Pick-to-voice systems require more initial investment than RF picking, but less than pick-to-light. We’ve found our best cost-benefit with pick-to-voice in settings that require multiple kinds of picks. If your facility sometimes handles pallets, sometimes boxes, and sometimes eaches, then your best solution might include pick-to-voice.

Pick-to-light systems are excellent in diverse settings where language can be a barrier to communication. Pick-to-light also shines when operators pick from conveyors, carousels, or other sharply defined areas.

AGVs, horizontal carousels, and VLMs are designed for facilities whose needs can’t be met by person-to-goods picking, but aren’t seeing enough throughput to realize the ROI on AS/RS. In all of these systems, the interactions operators have with pieces is minimized, and their time spent traveling to and from the product reduced to zero. VLMs and horizontal carousels, while both high-density storage solutions, require at least some dedicated space on the warehouse floor. AGV’s, on the other hand, are able to maneuver within a warehouse’s existing space.
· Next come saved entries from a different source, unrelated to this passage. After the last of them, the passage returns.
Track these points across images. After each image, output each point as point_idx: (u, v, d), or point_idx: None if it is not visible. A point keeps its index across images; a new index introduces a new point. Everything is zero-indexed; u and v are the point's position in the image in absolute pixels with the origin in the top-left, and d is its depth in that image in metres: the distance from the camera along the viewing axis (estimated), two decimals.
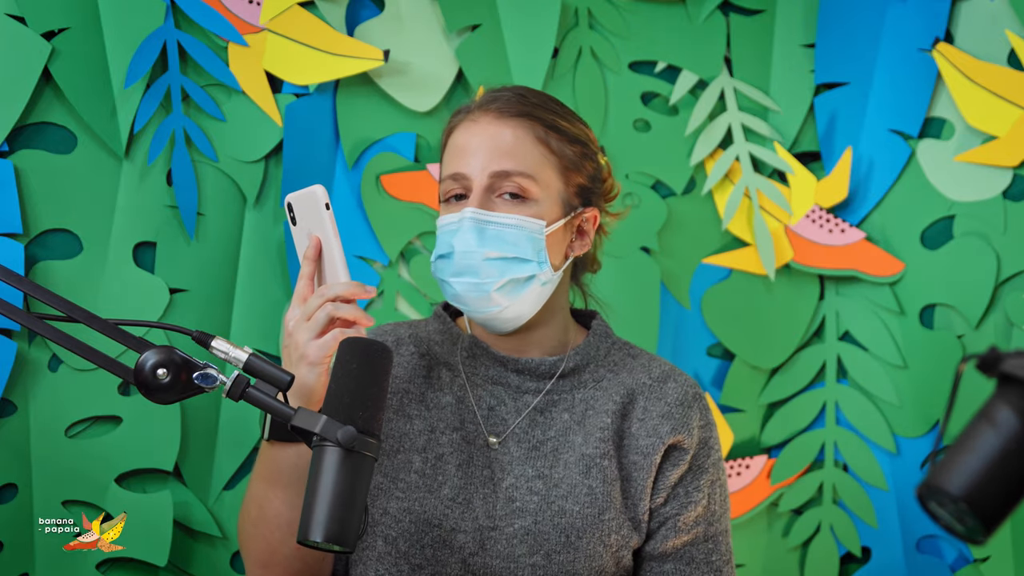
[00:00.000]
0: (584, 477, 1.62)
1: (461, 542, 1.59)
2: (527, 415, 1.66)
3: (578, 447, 1.64)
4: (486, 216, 1.59)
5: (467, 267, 1.59)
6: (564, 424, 1.66)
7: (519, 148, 1.61)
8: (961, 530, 1.03)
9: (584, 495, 1.61)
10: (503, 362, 1.68)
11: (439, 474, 1.62)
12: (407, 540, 1.59)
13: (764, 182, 2.35)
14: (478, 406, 1.67)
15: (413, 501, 1.60)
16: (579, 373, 1.69)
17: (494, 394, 1.68)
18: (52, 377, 2.09)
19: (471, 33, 2.29)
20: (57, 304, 1.34)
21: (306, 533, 1.26)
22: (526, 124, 1.63)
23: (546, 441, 1.65)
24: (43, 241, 2.11)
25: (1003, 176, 2.31)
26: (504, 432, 1.66)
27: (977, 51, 2.31)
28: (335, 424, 1.28)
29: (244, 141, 2.19)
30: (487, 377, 1.68)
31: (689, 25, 2.36)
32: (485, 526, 1.60)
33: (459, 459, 1.63)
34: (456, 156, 1.63)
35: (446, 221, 1.62)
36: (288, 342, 1.51)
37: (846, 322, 2.37)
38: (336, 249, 1.52)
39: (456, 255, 1.59)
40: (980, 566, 2.31)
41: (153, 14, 2.13)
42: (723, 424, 2.35)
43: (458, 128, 1.65)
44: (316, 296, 1.50)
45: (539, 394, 1.67)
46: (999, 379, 1.03)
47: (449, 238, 1.60)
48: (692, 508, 1.66)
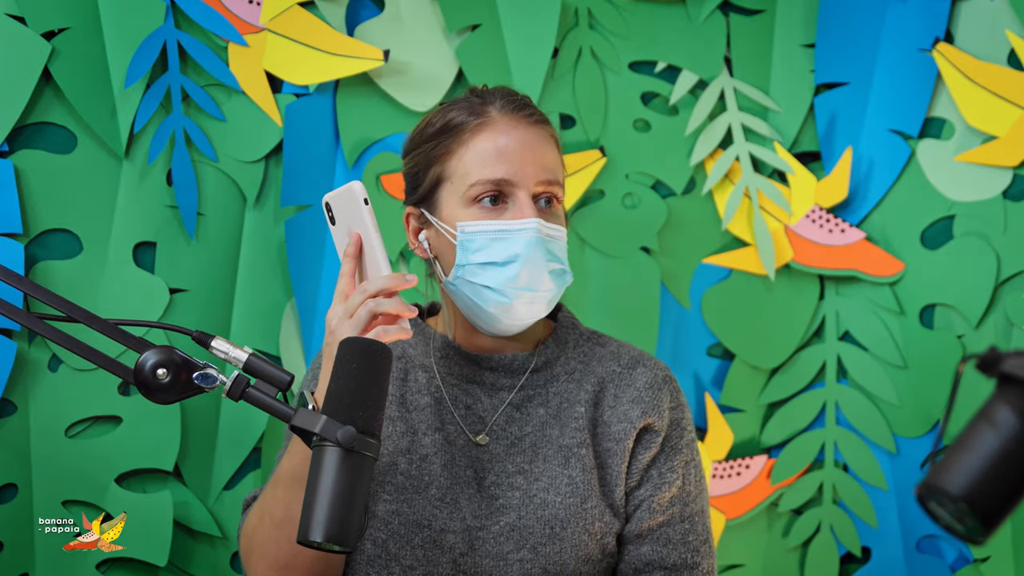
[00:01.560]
0: (563, 468, 1.63)
1: (451, 542, 1.59)
2: (503, 412, 1.67)
3: (555, 439, 1.65)
4: (549, 229, 1.61)
5: (534, 280, 1.59)
6: (540, 418, 1.67)
7: (555, 157, 1.66)
8: (961, 530, 1.03)
9: (565, 485, 1.62)
10: (476, 360, 1.68)
11: (425, 475, 1.62)
12: (397, 542, 1.59)
13: (764, 182, 2.35)
14: (454, 406, 1.67)
15: (401, 503, 1.60)
16: (551, 366, 1.71)
17: (469, 392, 1.68)
18: (52, 377, 2.09)
19: (471, 33, 2.29)
20: (57, 304, 1.34)
21: (306, 533, 1.26)
22: (550, 131, 1.68)
23: (524, 437, 1.66)
24: (43, 241, 2.11)
25: (1003, 176, 2.31)
26: (485, 430, 1.66)
27: (977, 51, 2.31)
28: (335, 424, 1.28)
29: (244, 141, 2.19)
30: (461, 376, 1.69)
31: (689, 25, 2.36)
32: (473, 526, 1.60)
33: (443, 459, 1.63)
34: (492, 160, 1.61)
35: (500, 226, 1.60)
36: (330, 339, 1.51)
37: (846, 322, 2.37)
38: (377, 243, 1.53)
39: (526, 266, 1.58)
40: (980, 566, 2.31)
41: (153, 14, 2.13)
42: (723, 424, 2.35)
43: (489, 129, 1.63)
44: (358, 293, 1.50)
45: (513, 390, 1.68)
46: (999, 379, 1.03)
47: (510, 247, 1.59)
48: (666, 489, 1.66)
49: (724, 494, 2.35)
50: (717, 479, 2.34)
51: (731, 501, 2.35)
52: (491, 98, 1.67)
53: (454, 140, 1.64)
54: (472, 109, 1.65)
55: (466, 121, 1.64)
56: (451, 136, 1.64)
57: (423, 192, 1.67)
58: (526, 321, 1.64)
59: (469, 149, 1.63)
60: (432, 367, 1.69)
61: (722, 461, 2.35)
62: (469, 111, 1.65)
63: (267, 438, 2.18)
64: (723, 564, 2.37)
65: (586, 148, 2.32)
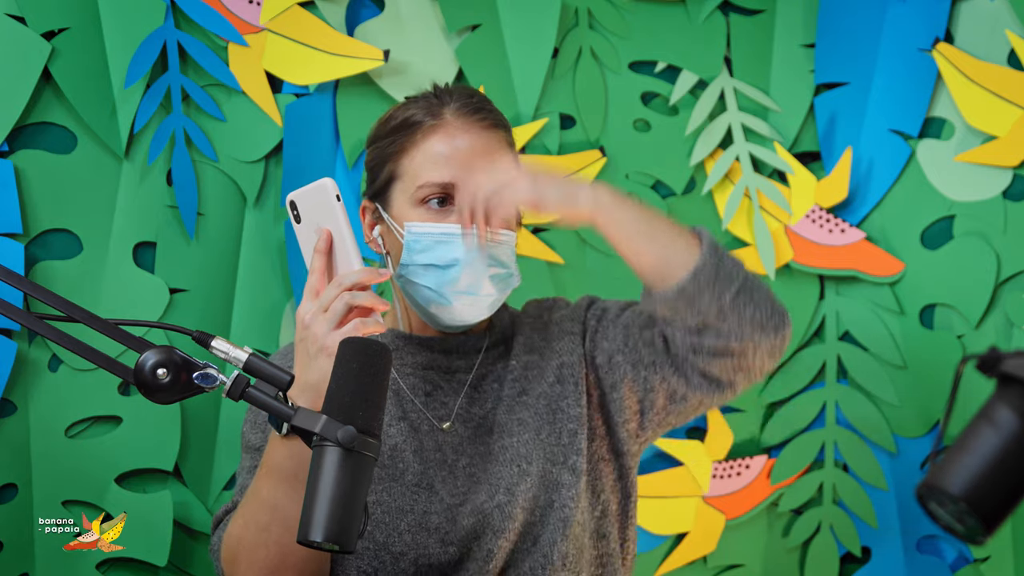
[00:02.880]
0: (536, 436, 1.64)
1: (436, 523, 1.60)
2: (465, 394, 1.68)
3: (518, 411, 1.66)
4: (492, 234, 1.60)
5: (473, 284, 1.60)
6: (500, 394, 1.68)
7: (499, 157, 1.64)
8: (961, 530, 1.03)
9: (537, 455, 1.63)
10: (429, 345, 1.69)
11: (399, 462, 1.63)
12: (383, 531, 1.59)
13: (764, 182, 2.35)
14: (414, 394, 1.68)
15: (381, 492, 1.60)
16: (507, 341, 1.72)
17: (427, 379, 1.69)
18: (52, 377, 2.09)
19: (471, 33, 2.29)
20: (57, 304, 1.34)
21: (306, 533, 1.26)
22: (501, 133, 1.67)
23: (487, 415, 1.67)
24: (43, 241, 2.11)
25: (1003, 176, 2.31)
26: (450, 416, 1.67)
27: (977, 51, 2.31)
28: (335, 424, 1.28)
29: (244, 141, 2.19)
30: (416, 364, 1.69)
31: (689, 25, 2.36)
32: (452, 504, 1.61)
33: (413, 446, 1.64)
34: (444, 163, 1.62)
35: (443, 229, 1.61)
36: (304, 335, 1.50)
37: (846, 322, 2.37)
38: (349, 239, 1.53)
39: (464, 270, 1.59)
40: (980, 566, 2.31)
41: (153, 14, 2.13)
42: (723, 424, 2.35)
43: (441, 132, 1.64)
44: (332, 286, 1.50)
45: (471, 371, 1.69)
46: (999, 379, 1.03)
47: (450, 250, 1.60)
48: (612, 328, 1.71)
49: (724, 494, 2.34)
50: (717, 479, 2.34)
51: (731, 501, 2.35)
52: (448, 99, 1.67)
53: (408, 139, 1.65)
54: (429, 109, 1.66)
55: (421, 121, 1.65)
56: (405, 135, 1.65)
57: (378, 187, 1.68)
58: (468, 321, 1.65)
59: (420, 150, 1.64)
60: None
61: (722, 461, 2.35)
62: (426, 110, 1.66)
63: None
64: (723, 564, 2.37)
65: (586, 148, 2.31)
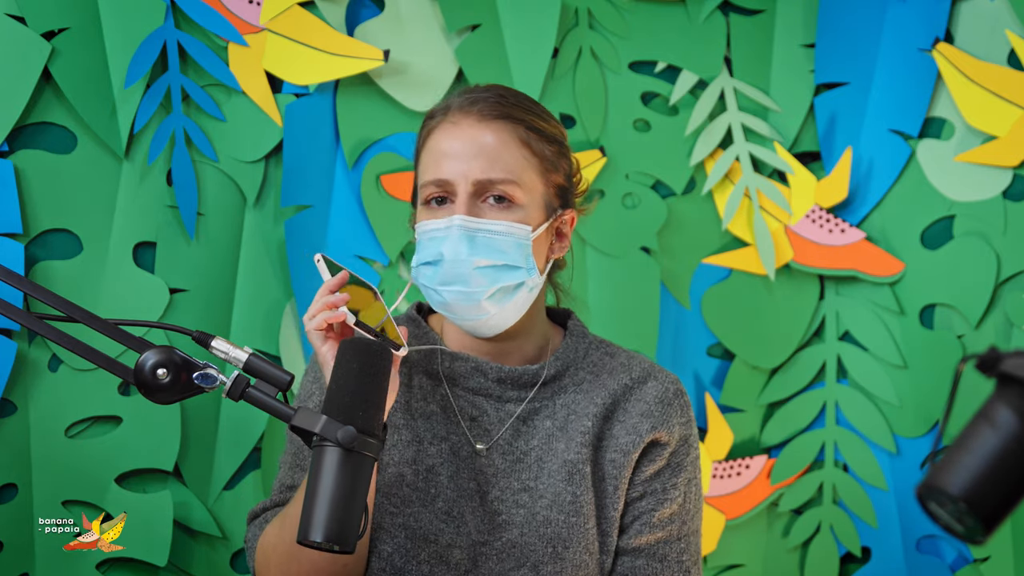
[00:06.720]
0: (567, 484, 1.61)
1: (457, 558, 1.58)
2: (511, 425, 1.65)
3: (560, 453, 1.63)
4: (476, 224, 1.57)
5: (457, 276, 1.57)
6: (547, 432, 1.65)
7: (504, 152, 1.59)
8: (961, 530, 1.03)
9: (568, 503, 1.60)
10: (484, 371, 1.65)
11: (431, 487, 1.60)
12: (403, 556, 1.57)
13: (764, 182, 2.35)
14: (461, 416, 1.65)
15: (408, 516, 1.58)
16: (560, 379, 1.67)
17: (475, 404, 1.65)
18: (52, 377, 2.09)
19: (471, 33, 2.29)
20: (57, 304, 1.34)
21: (306, 533, 1.26)
22: (508, 127, 1.61)
23: (529, 451, 1.64)
24: (43, 241, 2.11)
25: (1003, 176, 2.31)
26: (489, 442, 1.64)
27: (977, 51, 2.31)
28: (335, 424, 1.28)
29: (244, 141, 2.19)
30: (468, 387, 1.66)
31: (689, 25, 2.36)
32: (477, 541, 1.59)
33: (449, 471, 1.61)
34: (438, 160, 1.59)
35: (432, 227, 1.59)
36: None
37: (846, 322, 2.37)
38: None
39: (445, 263, 1.57)
40: (980, 566, 2.31)
41: (153, 14, 2.13)
42: (723, 424, 2.35)
43: (437, 130, 1.62)
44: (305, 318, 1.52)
45: (521, 403, 1.66)
46: (999, 379, 1.03)
47: (437, 245, 1.57)
48: (668, 505, 1.65)
49: (724, 494, 2.35)
50: (717, 479, 2.34)
51: (731, 501, 2.35)
52: (457, 97, 1.65)
53: (421, 140, 1.65)
54: (434, 111, 1.65)
55: (426, 125, 1.64)
56: (420, 136, 1.65)
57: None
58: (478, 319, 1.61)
59: (427, 149, 1.63)
60: (438, 373, 1.66)
61: (722, 461, 2.35)
62: (431, 114, 1.65)
63: (267, 438, 2.18)
64: (723, 564, 2.37)
65: (586, 148, 2.32)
Both miniload and pallet-load AS/RS require the installation of narrowly spaced pallet racking and extractors. These are best in high-volume, high-density areas in facilities whose demand will enable the realization of their ROI.

Other benefits

While all of these technologies were meant to make the picking process more efficient, they are also used any time product needs to be moved, including put away, receiving and replenishment, sortation, and cross-docking.

In part, this is due to the fact that the benefits these systems bring to picking – the improved speeds and accuracy, and minimized safety concerns and damages – are also seen in all of these other activities. When operations upgrade their inventory management systems from paper-and-pencil to a more integrated and automated form of order processing, they can achieve on average a 25% increase in productivity and 10-20% gain in space utilization.

At the same time, using these systems holistically, across every part of a warehouse’s operations, leads to tighter inventory control, which only further improves a facility’s efficiencies.